EXTRACT TO READ Block Start

# Trading in the NYSE from Australia



## HowardKruger (12 January 2017)

Hey everyone, recently I've been doing a bit of reading and learning about the NYSE. I was wondering, does anyone here trade in the NYSE as a day trader even though the time zones are different? Do you stay up till 12:30 Am and work through the night? Is there another way? Thank you


----------



## skyQuake (12 January 2017)

HowardKruger said:


> Hey everyone, recently I've been doing a bit of reading and learning about the NYSE. I was wondering, does anyone here trade in the NYSE as a day trader even though the time zones are different? Do you stay up till 12:30 Am and work through the night? Is there another way? Thank you



its 1:30am to 8:00am (AEST)  at the moment, once clocks change in apr its 11:30pm to 6am. 
Can't really daytrade it unless u want to stay up through the night. Swing trading is another story


----------



## jpgrygus (16 November 2019)

HowardKruger said:


> Hey everyone, recently I've been doing a bit of reading and learning about the NYSE. I was wondering, does anyone here trade in the NYSE as a day trader even though the time zones are different? Do you stay up till 12:30 Am and work through the night? Is there another way? Thank you



Yeah Im in Adelaide and I day trade the NYSE every weeknight.Times can vary depending on daylight savings times (currently market opens at 1am for me) . I only trade the first 1-1.5 hours as volume falls off after this. Then I go to bed. The last 2 hours before NYSE closing time are also volume intense but I cant stay up this late. I try to get in fast, make as much profit and get out fast. I use Interactive Broker as my platform. IB are registered with ASIC, and they are very professional and geared for the serious day trader....however their platform is a little complex and requires a lot of getting used to. I also subscribe to Trade Ideas and use the stock scanner to find the right stocks to trade. All I need now is to be a little more profitable.


----------



## H3nri (17 November 2019)

I am currently working a 9 - 5 job in Sydney and am looking to do some trading after work. Staying up until 2am seems a bit much for me. 
Would it not be easier to trade in European stocks? from 6pm to midnight for example


----------



## jpgrygus (18 November 2019)

H3nri said:


> I am currently working a 9 - 5 job in Sydney and am looking to do some trading after work. Staying up until 2am seems a bit much for me.
> Would it not be easier to trade in European stocks? from 6pm to midnight for example



Yeah its tough to trade the US stock market when youre working 9-5. Im a stay at home dad so this suits me atm. Routine for me is go bed at about 9pm....set alarm for 12:30am...create my watchlist and start trading at 1am....go to be at 2-2:30 am.
I know IB allow for trading in the European markets. To be honest ive never looked into them for a few reasons.  Firstly, the US stock market is the biggest. More chance of finding the 1-2 stocks that are moving big with momentum. Stocks that dont have enough volume dont cut it for me....thats why i couldn't trade the ASX, just not enough volume for my strategy.

EXTRACT TO READ Block End
RECORD SET Block Start

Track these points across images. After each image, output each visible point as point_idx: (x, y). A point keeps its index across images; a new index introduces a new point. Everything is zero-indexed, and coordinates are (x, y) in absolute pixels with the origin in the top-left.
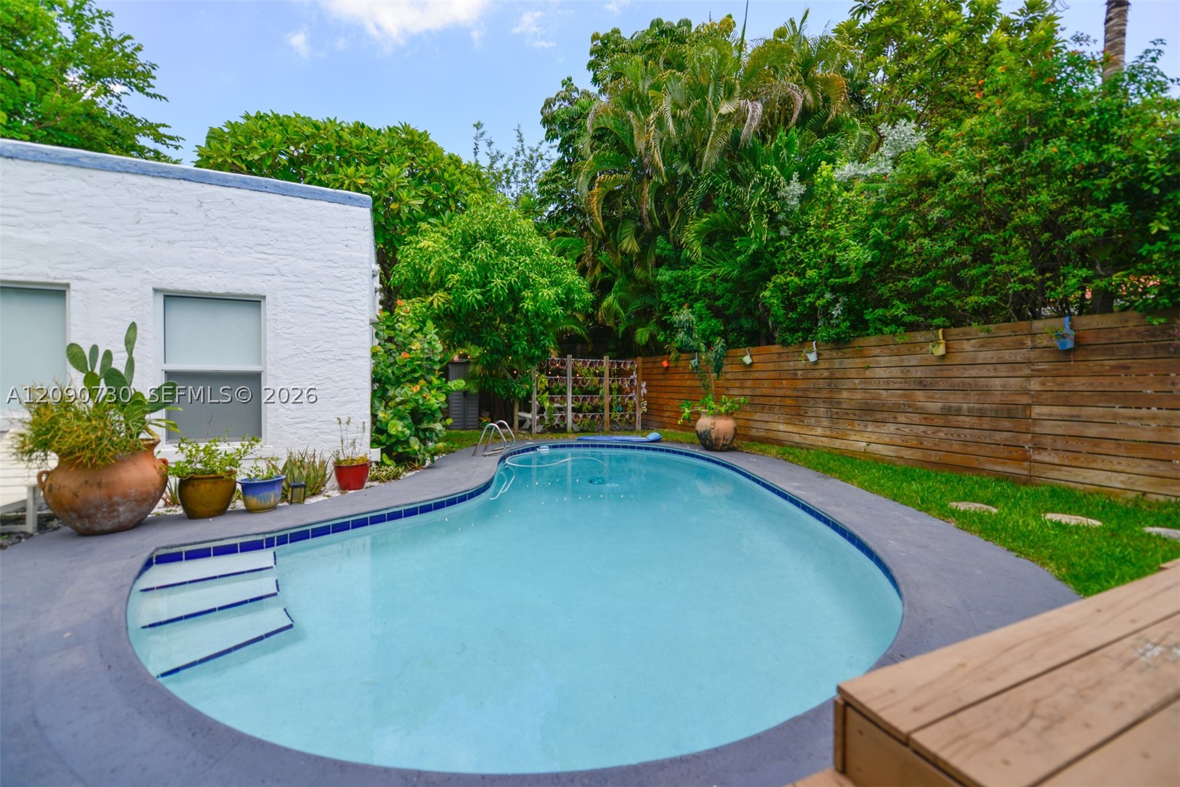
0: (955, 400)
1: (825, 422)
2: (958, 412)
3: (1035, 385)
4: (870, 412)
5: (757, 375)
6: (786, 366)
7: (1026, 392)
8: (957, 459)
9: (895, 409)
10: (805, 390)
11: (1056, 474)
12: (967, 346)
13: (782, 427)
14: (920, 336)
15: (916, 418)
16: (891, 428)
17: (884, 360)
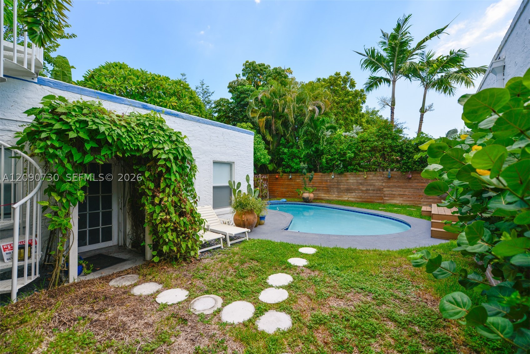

RECORD SET Block End

• _WORK ORDER 1_
Condense the paragraph of the NYSE-from-Australia thread that begins "Yeah Im in Adelaide" into a short bulleted list, keeping its main facts.
• _WORK ORDER 2_
Reproduce word for word the stretch of the NYSE-from-Australia thread from "## HowardKruger (12" through "skyQuake (12 January 2017)".

• _EXERCISE RESPONSE 1_
- Day trades the NYSE from Adelaide every weeknight. The local opening time shifts with daylight saving and is currently 1am.
- Trades only the first 1 to 1.5 hours, because volume falls off after that, then goes to bed.
- The last 2 hours before the close also have heavy volume, but that is too late to stay up.
- Aims to get in fast, make as much profit as possible and get out fast.
- Uses Interactive Brokers, which is registered with ASIC and is professional and geared for the serious day trader. Its platform is a little complex and takes a lot of getting used to.
- Subscribes to Trade Ideas and uses its stock scanner to find stocks to trade.
- Wants to become a little more profitable.

• _EXERCISE RESPONSE 2_
## HowardKruger (12 January 2017)

Hey everyone, recently I've been doing a bit of reading and learning about the NYSE. I was wondering, does anyone here trade in the NYSE as a day trader even though the time zones are different? Do you stay up till 12:30 Am and work through the night? Is there another way? Thank you


----------



## skyQuake (12 January 2017)